As the show passed its prime, it morphed almost seamlessly into its pseudo-sequel The Grand Tour. This series did away with the panels and topical commentary and instead focused entirely on the high-budget, hyper-indulgent special segments — basically creating Top Gear, the “good parts edition.”
It’s not the version of the show I prefer. Without the pedestrian rhythms of the regular segments, the big, high-budget moments feel less like a payoff and more like the whole, flashy substance of the show. But in an era where streaming tends to elide “event content” and “comfort content” into one big mass of hyper-expensive, under-written flashing lights, it’s useful to see the two divided into discrete objects with different purposes.
Bombast always grabs the attention the first time through. But there’s a reason I’m rewatching Top Gear and not The Grand Tour.
HĀT: The Infinite Scroll
There’s something a little nostalgic about TV in a world of TikTok. It’s such an addictive, clearly brain-rotting app that it actually makes TV feel healthy by comparison — it’s like I’m making the smart choice by watching those nine episodes of 30 Rock.

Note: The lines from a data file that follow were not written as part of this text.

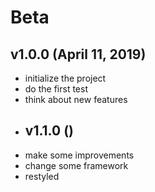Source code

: # Beta
## v1.0.0 (April 11, 2019)
* initialize the project
* do the first test
* think about new features
* ## v1.1.0 ()
* make some improvements
* change some framework
* restyled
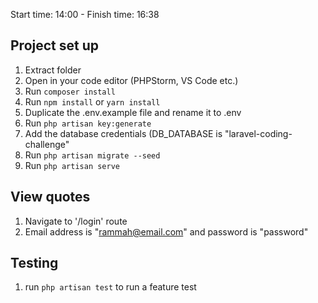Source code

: Start time: 14:00 - Finish time: 16:38

## Project set up

1. Extract folder
2. Open in your code editor (PHPStorm, VS Code etc.)
3. Run `composer install`
4. Run `npm install` or `yarn install`
5. Duplicate the .env.example file and rename it to .env
6. Run `php artisan key:generate`
7. Add the database credentials (DB_DATABASE is "laravel-coding-challenge"
8. Run `php artisan migrate --seed`
9. Run `php artisan serve`

## View quotes
1. Navigate to '/login' route
2. Email address is "rammah@email.com" and password is "password"

## Testing

1. run `php artisan test` to run a feature test
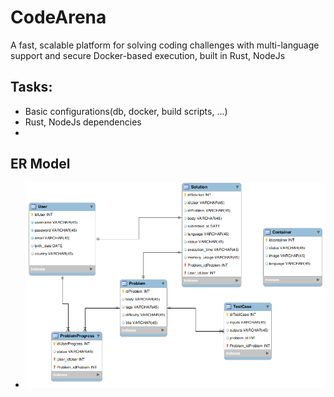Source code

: # CodeArena
A fast, scalable platform for solving coding challenges with multi-language support and secure Docker-based execution, built in Rust, NodeJs

## Tasks:
- Basic configurations(db, docker, build scripts, ...)
- Rust, NodeJs dependencies
- 
## ER Model
- ![ER Diagram](docs/ERR_modele.png)
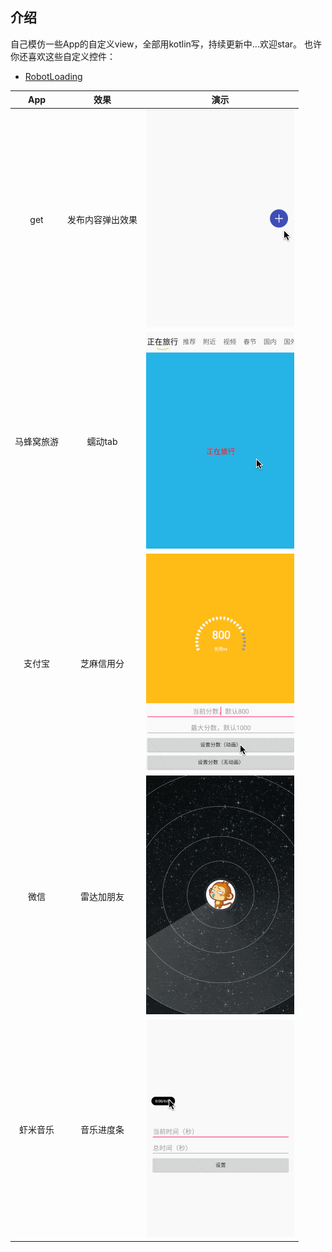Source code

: ## 介绍

自己模仿一些App的自定义view，全部用kotlin写，持续更新中...欢迎star。
也许你还喜欢这些自定义控件：
- [RobotLoading](https://github.com/vicedev/RobotLoading)

|    App     |       效果       |                           演示                            |
| :--------: | :--------------: | :-------------------------------------------------------: |
|    get     | 发布内容弹出效果 |    ![发布内容弹出效果](./screenshots/get_publish.gif)     |
| 马蜂窝旅游 |     蠕动tab      |  ![发布内容弹出效果](./screenshots/mfw_wriggle_tab.gif)   |
|   支付宝   |    芝麻信用分    |     ![芝麻信用](./screenshots/zfb_sesame_credit.gif)      |
|    微信    |    雷达加朋友    | ![雷达加朋友](./screenshots/wechat_radar_add_friends.gif) |
|  虾米音乐  |    音乐进度条    |  ![音乐进度条](./screenshots/xiami_play_progressbar.gif)  |
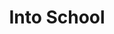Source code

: ---
organisation: The Baytree Centre
title: Into School
shortDescription: Education support for migrant girls
image:
  image: img/girls-learning.jpeg
  imageAlt: Who girls looking at a laptop
description: "Support to girls who have recently arrived in the UK and have no
  school place, to transition into the education system. ESOL classes Monday to
  Wednesday. Maths, Sport and Art classes. Cooking and having lunch together on
  a daily basis. You're matched with a mentor who helps you apply to schools and
  colleges. Activities and workshops with other girls to learn more about life
  in the UK. Day trips to cultural sites across London and important local
  landmarks. Morning and afternoon activities with other women and girls at the
  Baytree Centre, to extend social networks and practice language skills. "
categories:
  category1: School and College
  category2: Friends
costValue: 0
eligibility: "Support to girls who have recently arrived in the UK and have no
  school place, to transition into the education system. "
format: Meeting a group of people
location: The Baytree Centre, 300-302 Brixton Road, London SW9 6AE
makeMapLink: true
area:
  - Ferndale
time: "Classes Monday to Wednesday. Currently operating remotely, with two
  lessons from 11am to 12pm and from 12pm to 1pm. "
contactExplanation: "You will need a parents/guardian or youth worker to sign
  you up for support. Get them to fill in the referral form below or call or
  call 0207 733 5283. "
email: olive@baytreecentre.org.uk
form: https://www.baytreecentre.org/wp-content/uploads/2020/02/Baytree-Referral-Form.docx
phone: 0207 733 5283
website: https://www.baytreecentre.org/youth-service/into-school/
reviews:
  - comment: Baytree makes me feel like I can do something in my life. Like I can
      achieve my goals.
---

Like television, the infinite scroll of the algorithm wants to keep you watching forever. But while TV shows exist in bounded half-hour and hour long segments with internal conclusions, scrolling times have no sense of narrative progress. The algorithm doesn’t consciously build arcs into your screentime or create a story climax when it’s time to wrap up. Without these lodestones, it can become impossible to get a sense of when you’ve had enough.
It’s one of my New Years resolutions to cut down as much as possible on the infinite scrolling. But sometimes it happens without thinking, like a reflex. Without the concrete stories that come from real, written-out entertainment, there’s no need to truly invest your attention into what you’re watching — you can just open the app and get back to the hard work of vegging out.
I do think, like people who got alarmist over televisions in the house, people who get overly alarmed about infinite scroll underestimate our ability to adapt, artistically. It took TV decades of shit like Leave it to Beaver, but it did eventually craft a unique artistic form with patterns and ideas and symbols all its own. If the infinite scroll is the medium of the future, then we’ll eventually grow familiar enough with its patterns and limitations to make great art out of it — that’s the nature of art and the nature of artists. But for now, until TikTok becomes something that can be made and consumed with intention, it’s my resolution (even if it fails) to switch to something better.
Like Bosch. My dad says it’s good, at least.